Dear **Trinhn812**;

Don’t get confused of so much different (and sometimes ?difficult?) explanations and start just with your last correct calculated result: 11.75 moles HCl!

As you explained that this 11.75 moles are contained in 1.00 Liter (= 1.19 kg) of **final Solution**, so the Mola**R**ity is just 11.75!

(**Remember:** Mola**R**ity = moles per **Liter** **final Solution**!)

But as Mola**L**ity is defined as moles per **Kilogram** **Solvent only** your Mola**L**ity will be = Mola**R**ity divided by mass of solvent = 11.75 (moles/Liter) / (1.19 - 0.482) (kg/Liter) = 15.42 (moles/kg Solvent)

So the Mola**R**ity of your reagent grad HCl is 11.75, and

the Mola**L**ity of the same Solution is 15.42.
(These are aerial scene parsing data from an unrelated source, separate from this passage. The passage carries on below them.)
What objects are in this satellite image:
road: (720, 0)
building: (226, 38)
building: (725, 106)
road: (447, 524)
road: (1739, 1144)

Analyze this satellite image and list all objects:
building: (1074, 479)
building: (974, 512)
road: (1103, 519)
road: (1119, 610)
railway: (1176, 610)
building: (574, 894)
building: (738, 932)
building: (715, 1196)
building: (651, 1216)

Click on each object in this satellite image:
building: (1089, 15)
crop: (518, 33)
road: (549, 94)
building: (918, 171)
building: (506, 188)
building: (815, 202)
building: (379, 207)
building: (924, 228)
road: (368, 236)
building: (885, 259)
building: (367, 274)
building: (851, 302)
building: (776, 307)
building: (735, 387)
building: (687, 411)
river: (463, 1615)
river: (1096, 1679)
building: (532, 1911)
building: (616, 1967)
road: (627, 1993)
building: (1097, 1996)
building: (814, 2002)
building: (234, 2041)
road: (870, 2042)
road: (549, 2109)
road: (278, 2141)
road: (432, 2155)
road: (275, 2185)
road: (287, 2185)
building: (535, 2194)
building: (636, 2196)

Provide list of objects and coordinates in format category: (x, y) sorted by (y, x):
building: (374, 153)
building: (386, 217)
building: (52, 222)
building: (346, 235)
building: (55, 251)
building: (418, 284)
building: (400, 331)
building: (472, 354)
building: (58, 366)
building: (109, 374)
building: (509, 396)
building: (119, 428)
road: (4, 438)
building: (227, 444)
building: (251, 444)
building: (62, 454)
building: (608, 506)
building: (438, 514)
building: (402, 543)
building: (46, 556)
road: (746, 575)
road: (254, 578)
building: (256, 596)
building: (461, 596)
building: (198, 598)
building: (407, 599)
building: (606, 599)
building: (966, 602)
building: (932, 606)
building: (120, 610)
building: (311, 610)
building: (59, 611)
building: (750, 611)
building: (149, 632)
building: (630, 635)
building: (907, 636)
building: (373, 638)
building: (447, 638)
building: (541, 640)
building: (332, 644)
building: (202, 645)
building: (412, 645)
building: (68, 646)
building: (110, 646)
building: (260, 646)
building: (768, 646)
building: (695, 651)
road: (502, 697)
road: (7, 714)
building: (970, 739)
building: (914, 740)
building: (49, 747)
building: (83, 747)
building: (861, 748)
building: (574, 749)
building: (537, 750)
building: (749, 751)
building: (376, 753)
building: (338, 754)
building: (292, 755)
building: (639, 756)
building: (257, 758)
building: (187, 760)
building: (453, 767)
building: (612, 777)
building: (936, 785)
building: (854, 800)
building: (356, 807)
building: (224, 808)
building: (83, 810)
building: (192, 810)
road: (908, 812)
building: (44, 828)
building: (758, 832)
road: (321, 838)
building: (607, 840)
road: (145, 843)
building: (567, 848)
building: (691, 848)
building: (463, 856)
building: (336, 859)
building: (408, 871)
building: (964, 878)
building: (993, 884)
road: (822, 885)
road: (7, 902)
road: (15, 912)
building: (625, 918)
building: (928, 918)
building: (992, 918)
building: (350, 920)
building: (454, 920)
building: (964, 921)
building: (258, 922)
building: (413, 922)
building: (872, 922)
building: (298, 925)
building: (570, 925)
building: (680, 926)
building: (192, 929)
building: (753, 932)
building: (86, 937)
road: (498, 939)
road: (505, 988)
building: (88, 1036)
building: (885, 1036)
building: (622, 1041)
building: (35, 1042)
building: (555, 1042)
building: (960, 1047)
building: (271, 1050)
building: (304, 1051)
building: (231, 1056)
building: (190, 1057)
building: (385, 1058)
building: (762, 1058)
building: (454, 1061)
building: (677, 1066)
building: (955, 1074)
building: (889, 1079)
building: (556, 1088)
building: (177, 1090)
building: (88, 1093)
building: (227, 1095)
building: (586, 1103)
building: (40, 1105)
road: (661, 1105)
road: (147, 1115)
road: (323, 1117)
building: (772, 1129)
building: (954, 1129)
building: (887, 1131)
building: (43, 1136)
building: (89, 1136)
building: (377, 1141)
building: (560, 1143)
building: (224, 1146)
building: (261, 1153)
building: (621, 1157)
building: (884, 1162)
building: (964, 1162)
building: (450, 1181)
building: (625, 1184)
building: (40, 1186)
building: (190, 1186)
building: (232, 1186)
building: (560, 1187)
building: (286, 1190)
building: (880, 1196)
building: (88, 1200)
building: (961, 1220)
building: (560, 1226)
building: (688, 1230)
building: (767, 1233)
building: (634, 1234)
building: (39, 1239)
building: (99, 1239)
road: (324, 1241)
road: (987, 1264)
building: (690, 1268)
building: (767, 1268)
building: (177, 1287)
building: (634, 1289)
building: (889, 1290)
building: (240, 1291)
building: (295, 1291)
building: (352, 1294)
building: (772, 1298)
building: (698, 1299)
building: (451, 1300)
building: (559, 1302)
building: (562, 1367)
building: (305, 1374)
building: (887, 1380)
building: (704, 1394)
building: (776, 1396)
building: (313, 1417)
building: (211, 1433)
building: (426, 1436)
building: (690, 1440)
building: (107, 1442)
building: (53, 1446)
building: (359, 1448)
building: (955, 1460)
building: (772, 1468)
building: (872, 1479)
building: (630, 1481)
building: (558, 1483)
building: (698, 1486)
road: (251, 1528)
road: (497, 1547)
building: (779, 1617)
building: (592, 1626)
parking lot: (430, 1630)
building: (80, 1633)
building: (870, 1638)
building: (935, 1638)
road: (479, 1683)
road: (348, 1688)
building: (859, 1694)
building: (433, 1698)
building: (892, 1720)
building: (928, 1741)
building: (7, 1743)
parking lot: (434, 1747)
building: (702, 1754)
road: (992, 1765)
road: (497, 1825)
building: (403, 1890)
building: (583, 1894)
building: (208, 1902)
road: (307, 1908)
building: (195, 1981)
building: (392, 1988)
As the Question asks for the required **mass** to make a 0.1 mola**R** Solution you can simply calculate from your first result 1.19 kg / 11.75 moles * 0.1 moles = 0.01013 kg

**Conclusion:** Weight 10.13 g of your concentrated HCl into a volumetric flask of 1.0 Liter and fill with (dest.) water till to the mark! That makes 1.0 Liter with 0.10 moles HCl.

And that’s just all.

Good Luck!

ARGOS^{++}